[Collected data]
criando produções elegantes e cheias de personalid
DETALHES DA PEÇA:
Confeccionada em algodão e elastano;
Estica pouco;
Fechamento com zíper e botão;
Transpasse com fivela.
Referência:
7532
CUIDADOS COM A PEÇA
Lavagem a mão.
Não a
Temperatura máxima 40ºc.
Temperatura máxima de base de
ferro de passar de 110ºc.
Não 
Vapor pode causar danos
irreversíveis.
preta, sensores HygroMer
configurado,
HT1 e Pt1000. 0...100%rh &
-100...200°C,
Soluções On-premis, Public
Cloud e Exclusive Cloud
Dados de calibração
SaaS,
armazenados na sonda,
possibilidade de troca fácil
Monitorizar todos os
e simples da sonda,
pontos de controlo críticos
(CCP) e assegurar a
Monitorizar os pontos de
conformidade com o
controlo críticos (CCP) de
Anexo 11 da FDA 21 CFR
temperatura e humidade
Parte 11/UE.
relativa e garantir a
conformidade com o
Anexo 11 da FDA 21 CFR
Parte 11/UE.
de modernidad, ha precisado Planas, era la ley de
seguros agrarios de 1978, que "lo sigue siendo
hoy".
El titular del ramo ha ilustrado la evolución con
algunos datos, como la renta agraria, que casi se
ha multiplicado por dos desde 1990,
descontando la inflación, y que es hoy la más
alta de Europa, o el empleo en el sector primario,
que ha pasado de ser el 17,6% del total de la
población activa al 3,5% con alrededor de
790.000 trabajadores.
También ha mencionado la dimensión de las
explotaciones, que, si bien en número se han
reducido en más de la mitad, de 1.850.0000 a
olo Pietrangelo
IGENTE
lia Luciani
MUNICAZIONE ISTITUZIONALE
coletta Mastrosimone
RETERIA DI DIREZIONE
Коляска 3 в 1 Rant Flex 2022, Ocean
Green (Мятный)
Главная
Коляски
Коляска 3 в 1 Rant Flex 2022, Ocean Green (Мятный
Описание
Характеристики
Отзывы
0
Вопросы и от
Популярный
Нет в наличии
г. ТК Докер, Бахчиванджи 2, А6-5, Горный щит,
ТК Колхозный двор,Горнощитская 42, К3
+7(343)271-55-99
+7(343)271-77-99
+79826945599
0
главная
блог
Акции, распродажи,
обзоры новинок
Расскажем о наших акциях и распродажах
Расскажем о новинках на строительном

---

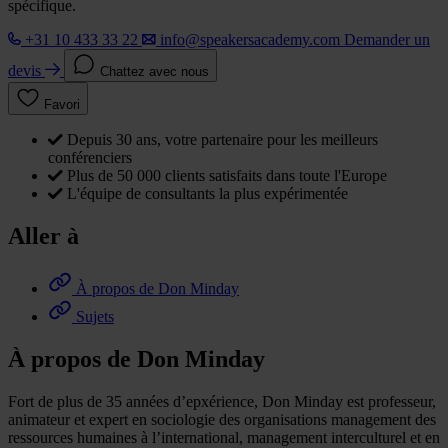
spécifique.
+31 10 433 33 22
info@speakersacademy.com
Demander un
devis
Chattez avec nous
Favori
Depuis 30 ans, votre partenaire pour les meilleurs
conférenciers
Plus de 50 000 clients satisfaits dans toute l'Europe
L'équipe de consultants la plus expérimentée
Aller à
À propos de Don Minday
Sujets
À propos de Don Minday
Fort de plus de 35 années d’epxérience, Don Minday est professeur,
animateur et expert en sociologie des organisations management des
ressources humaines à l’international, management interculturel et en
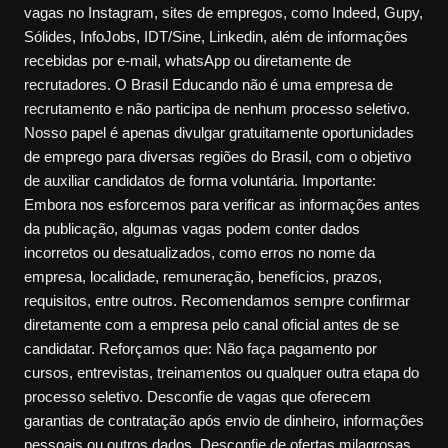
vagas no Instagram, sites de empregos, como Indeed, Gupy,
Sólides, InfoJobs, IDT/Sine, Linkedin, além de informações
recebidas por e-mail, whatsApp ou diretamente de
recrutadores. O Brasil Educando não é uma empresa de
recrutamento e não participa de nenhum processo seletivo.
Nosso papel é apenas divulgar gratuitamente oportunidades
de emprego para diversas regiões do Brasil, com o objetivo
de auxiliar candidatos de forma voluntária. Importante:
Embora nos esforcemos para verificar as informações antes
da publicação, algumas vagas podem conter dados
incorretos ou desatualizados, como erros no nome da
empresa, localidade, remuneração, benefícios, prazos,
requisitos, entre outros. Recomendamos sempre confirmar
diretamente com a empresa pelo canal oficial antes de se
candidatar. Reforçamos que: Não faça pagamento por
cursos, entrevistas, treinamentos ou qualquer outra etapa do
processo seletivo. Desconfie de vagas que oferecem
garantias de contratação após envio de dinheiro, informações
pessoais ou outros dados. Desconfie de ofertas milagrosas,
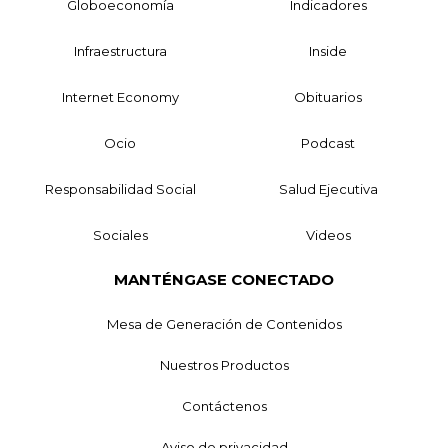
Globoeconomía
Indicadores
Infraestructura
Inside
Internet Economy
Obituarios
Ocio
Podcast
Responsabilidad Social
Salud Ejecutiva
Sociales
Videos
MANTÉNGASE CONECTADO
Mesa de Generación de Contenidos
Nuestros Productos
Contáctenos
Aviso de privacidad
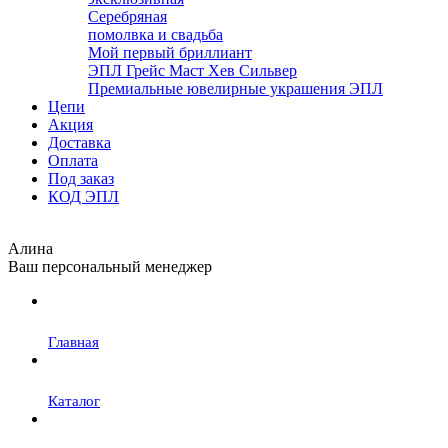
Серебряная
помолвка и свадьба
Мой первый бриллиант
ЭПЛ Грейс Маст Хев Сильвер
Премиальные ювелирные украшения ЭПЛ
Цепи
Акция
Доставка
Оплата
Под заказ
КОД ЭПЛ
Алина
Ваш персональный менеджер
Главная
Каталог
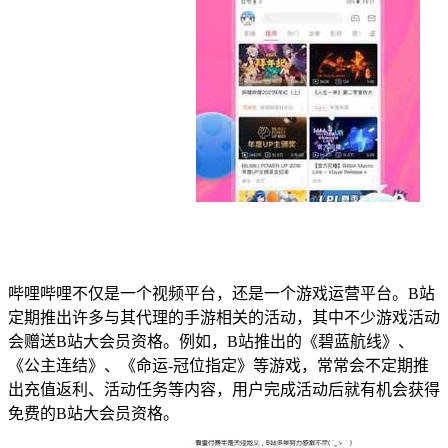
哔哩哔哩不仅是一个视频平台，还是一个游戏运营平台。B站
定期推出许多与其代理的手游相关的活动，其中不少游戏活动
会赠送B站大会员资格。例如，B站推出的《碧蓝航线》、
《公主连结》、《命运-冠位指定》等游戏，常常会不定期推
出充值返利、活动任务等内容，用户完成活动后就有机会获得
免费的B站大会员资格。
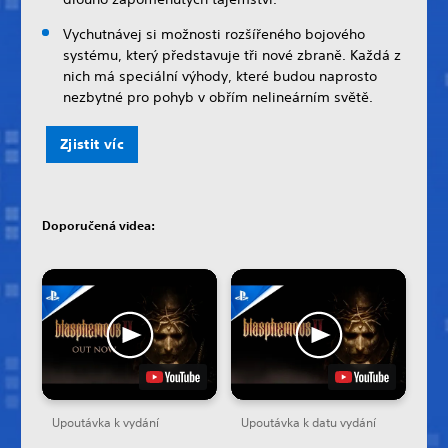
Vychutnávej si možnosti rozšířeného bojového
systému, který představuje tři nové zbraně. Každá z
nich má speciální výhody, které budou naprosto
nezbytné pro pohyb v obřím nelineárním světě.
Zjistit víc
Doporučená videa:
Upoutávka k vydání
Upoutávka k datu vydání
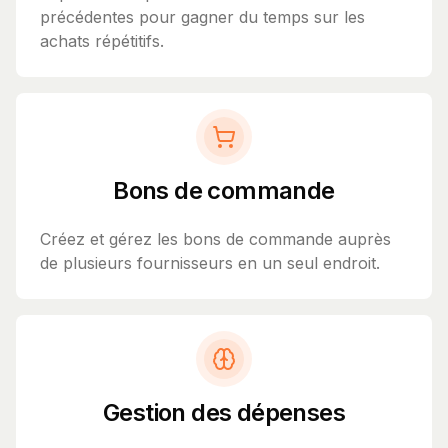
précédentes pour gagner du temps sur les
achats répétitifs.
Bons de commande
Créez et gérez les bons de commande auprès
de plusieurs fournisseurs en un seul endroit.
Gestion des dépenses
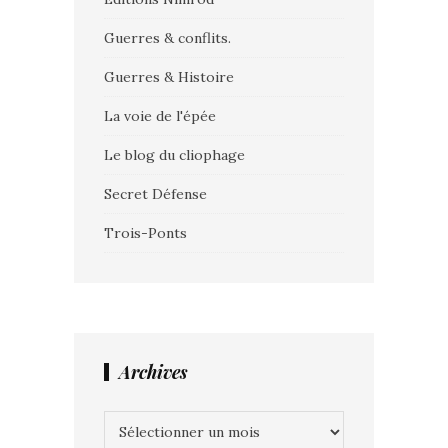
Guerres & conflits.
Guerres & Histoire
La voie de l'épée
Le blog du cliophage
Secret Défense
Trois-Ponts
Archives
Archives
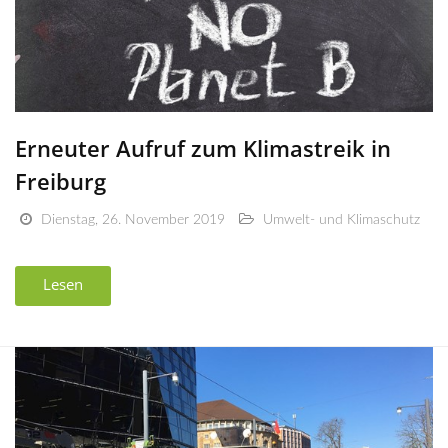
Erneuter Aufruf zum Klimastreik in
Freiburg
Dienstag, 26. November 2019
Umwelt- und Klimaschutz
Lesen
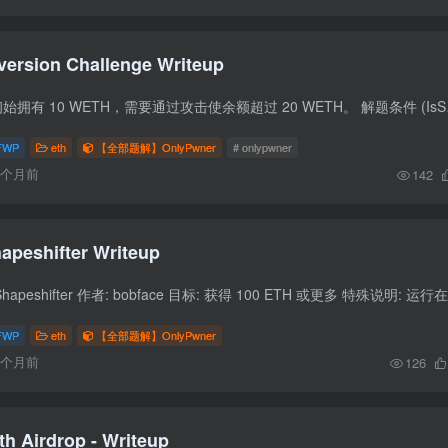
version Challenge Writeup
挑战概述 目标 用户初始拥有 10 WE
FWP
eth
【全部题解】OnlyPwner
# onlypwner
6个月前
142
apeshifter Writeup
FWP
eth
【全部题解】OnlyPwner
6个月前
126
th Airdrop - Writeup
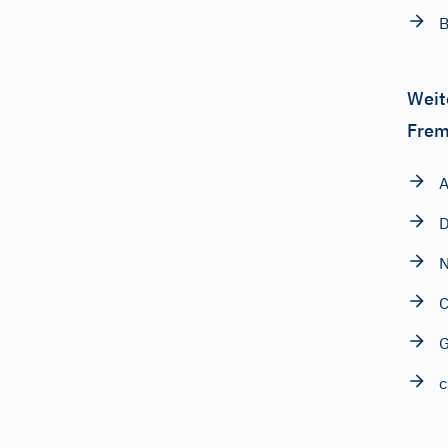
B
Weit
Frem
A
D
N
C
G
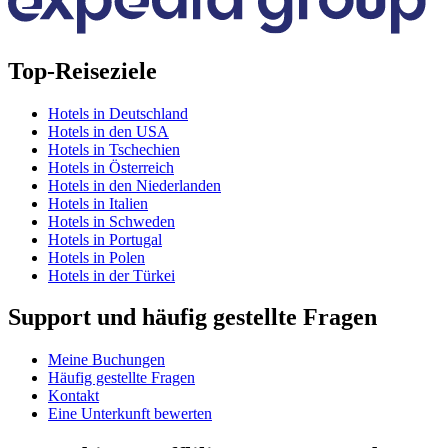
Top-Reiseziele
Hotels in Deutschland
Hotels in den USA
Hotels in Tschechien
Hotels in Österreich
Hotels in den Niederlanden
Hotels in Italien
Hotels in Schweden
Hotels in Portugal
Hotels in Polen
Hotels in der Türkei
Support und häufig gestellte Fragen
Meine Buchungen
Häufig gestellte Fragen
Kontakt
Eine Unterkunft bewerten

--

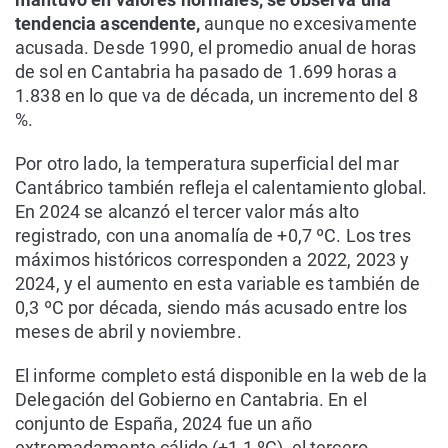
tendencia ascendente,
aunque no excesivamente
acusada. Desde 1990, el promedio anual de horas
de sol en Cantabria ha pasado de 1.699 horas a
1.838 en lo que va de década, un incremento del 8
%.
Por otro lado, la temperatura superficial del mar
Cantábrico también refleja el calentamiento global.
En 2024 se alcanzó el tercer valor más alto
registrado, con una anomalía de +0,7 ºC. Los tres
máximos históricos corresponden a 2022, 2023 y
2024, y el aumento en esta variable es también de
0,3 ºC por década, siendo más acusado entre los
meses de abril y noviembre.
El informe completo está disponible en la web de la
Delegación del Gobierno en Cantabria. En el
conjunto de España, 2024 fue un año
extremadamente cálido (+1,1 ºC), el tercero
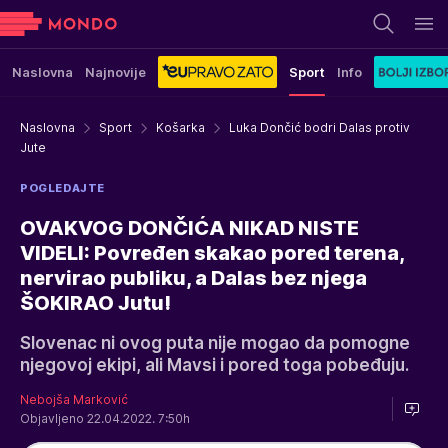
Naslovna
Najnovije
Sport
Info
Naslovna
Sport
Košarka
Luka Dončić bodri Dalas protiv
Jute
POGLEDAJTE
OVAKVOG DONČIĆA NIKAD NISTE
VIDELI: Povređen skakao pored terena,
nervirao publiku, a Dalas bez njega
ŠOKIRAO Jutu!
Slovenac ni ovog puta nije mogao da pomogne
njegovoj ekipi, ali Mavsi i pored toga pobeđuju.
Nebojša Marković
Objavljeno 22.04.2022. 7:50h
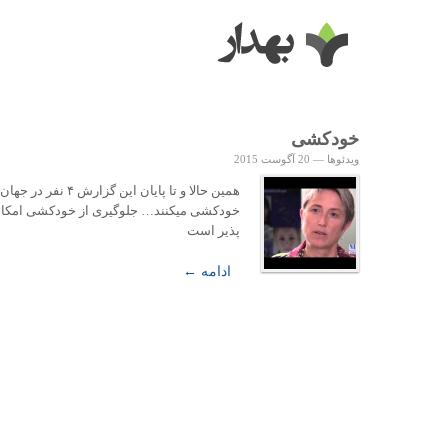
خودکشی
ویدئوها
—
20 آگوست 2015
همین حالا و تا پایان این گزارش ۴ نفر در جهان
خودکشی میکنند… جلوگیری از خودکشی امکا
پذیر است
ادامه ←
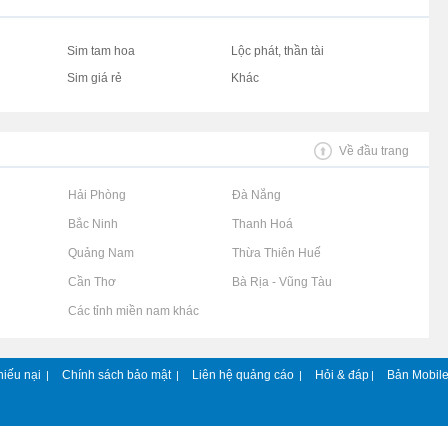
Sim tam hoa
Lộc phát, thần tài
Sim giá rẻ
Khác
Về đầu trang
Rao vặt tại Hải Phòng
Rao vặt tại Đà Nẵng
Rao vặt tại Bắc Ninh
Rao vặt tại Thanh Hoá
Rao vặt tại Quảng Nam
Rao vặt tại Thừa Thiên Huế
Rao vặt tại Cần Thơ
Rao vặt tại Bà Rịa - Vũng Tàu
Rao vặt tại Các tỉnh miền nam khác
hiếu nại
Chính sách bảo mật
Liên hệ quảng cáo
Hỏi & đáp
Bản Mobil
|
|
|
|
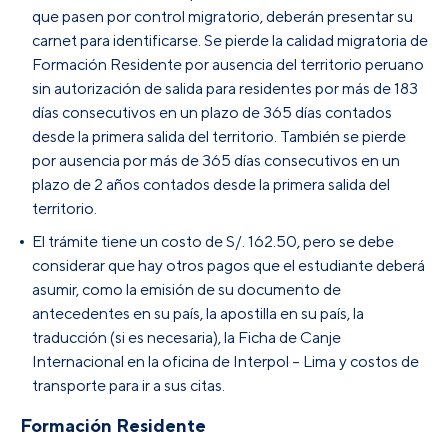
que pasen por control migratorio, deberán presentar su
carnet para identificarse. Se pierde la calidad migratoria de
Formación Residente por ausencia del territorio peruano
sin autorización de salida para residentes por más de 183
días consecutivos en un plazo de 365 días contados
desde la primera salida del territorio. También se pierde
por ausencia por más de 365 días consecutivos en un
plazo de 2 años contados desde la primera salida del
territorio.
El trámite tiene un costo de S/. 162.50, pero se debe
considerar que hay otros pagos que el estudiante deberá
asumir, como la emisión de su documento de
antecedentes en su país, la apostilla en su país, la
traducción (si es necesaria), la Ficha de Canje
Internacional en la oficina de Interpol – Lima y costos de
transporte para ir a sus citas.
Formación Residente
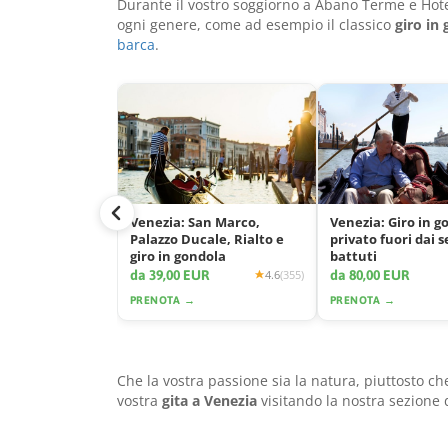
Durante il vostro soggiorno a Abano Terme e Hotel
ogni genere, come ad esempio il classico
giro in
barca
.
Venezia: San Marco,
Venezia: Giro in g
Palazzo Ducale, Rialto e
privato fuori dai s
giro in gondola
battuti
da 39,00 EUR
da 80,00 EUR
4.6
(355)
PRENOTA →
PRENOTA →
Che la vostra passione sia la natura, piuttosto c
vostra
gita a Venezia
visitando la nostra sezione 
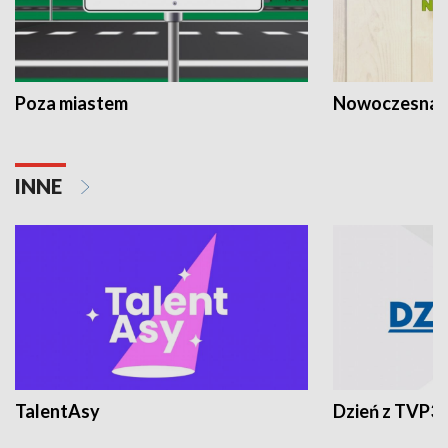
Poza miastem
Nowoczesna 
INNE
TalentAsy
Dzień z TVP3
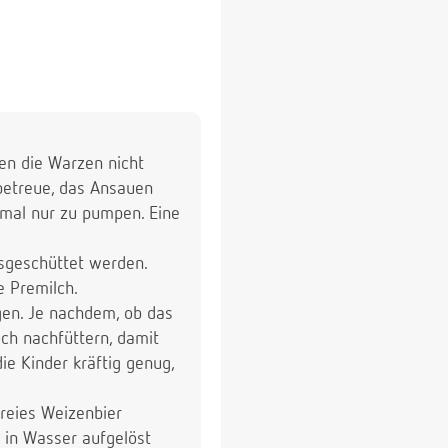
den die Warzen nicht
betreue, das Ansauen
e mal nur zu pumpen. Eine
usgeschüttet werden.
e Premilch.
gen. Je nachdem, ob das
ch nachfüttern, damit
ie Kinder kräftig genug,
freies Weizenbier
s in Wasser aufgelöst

▶ TASK OBJECTIVE: Only a number should be given in reply: how many lines in the entries above hold "management".

▶ SOLUTION BELOW: 2